Where does it spread?
Mostly through Twitter, Facebook, YouTube, and Instagram, where information travels fast and far.
What harm does it cause?
False health information was linked to fear, confusion, delayed care, wasted resources, vaccine hesitancy, and stress among both the public and health workers. Some studies also noted increased pressure on hospitals and even hostility toward medical staff.
When can social media help?
Some reviews showed that these same platforms can also save lives—helping governments issue early warnings, track outbreaks, and share verified updates when used responsibly. Communities even created “fact-check” groups where users helped one another find reliable information.
What works to stop false claims?
Corrections from experts, doctors, and scientists were found to work far better than those from friends or influencers. Quick, calm explanations backed by credible sources had the strongest impact, especially when shared early.

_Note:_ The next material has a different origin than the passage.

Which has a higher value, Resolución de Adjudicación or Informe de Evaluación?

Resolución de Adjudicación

How strong is the research itself?
When the team rated the research quality of 17 published reviews, 16 were “critically low,” and only one was “low.” Overall confidence in the evidence was low to very low, showing that much of what we know about misinformation still rests on weak foundations.
Why does it matter?
Right now, governments, health agencies, and tech companies make real decisions based on this kind of evidence. But if that evidence is weak, those decisions risk missing the mark. Still, there’s reason for hope.
This research gives us an initial idea of where false information may spread fastest, whose voices people trust most, what types of corrections work best, and what standards future studies must meet. So, eventually, we don’t have to be caught off guard by health misinformation.

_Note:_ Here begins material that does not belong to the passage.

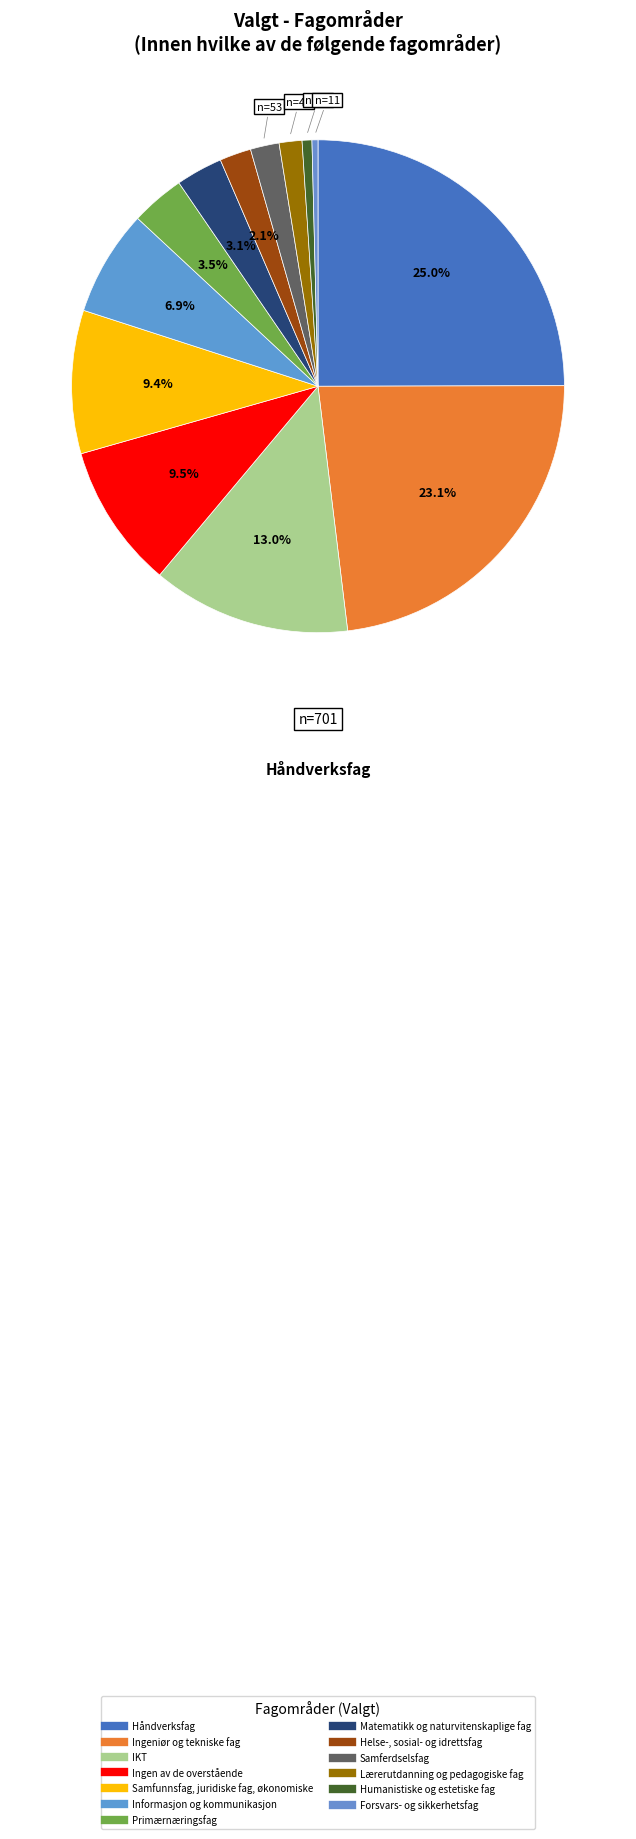

Count the number of slices in the pie.

13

What couldn’t this study show?
Because almost all the reviews they examined were low in quality, the findings should be taken with caution. The team only analyzed published scientific reviews, not government reports or unpublished studies, which might have painted a different picture. Moreover, since they were reviewing other researchers’ work, their conclusions depended on how carefully those earlier studies were done.
Finally, much of the evidence came from COVID-19 research. We still don’t know if misinformation behaves the same way during other emergencies, like natural disasters or future outbreaks.
What can we do next time?
So here we are. The next time your phone buzzes with a shocking health claim, you’ll face a choice: Will you share it or pause and check before passing it on?
This study is a wake-up call. Misinformation doesn’t just spread online—it spreads through weak science, rushed research, and decisions made before evidence is ready. Fixing it starts with all of us—scientists, policymakers, and ordinary people. We need better studies, stronger standards, and a shared commitment to accuracy over speed. But it also gave us hope. We now know where false information spreads, how it harms, and what helps stop it. Truth can still win—when we slow down, think critically, and verify before we share.
Your phone is a tool. It can spread fear, or it can spread facts. Pause. Verify. Protect.
Key takeaways:
For everyone
• Health misinformation online ranges widely—from less than 1% to nearly 1 in 3 posts.
• Experts correct misinformation best—and speed matters.
• Always pause and question before you share.
For scientists
• Much of the existing research on health misinformation and infodemics is low quality—we need stronger methods and transparency.
For policy makers
• Decisions must rest on trusted evidence, not speed.
• Health literacy is a long-term investment in public safety.
For the next crisis: We know what spreads, what works, and what to fix. This time, we don’t have to be caught off guard. To tackle infodemics and the spread of false health information, action is needed from many sectors—not just the health field. This means developing fair and effective laws and policies, running public awareness campaigns, improving how health topics are presented in the media, and helping people build stronger digital and health literacy skills so everyone can recognize and question unreliable information.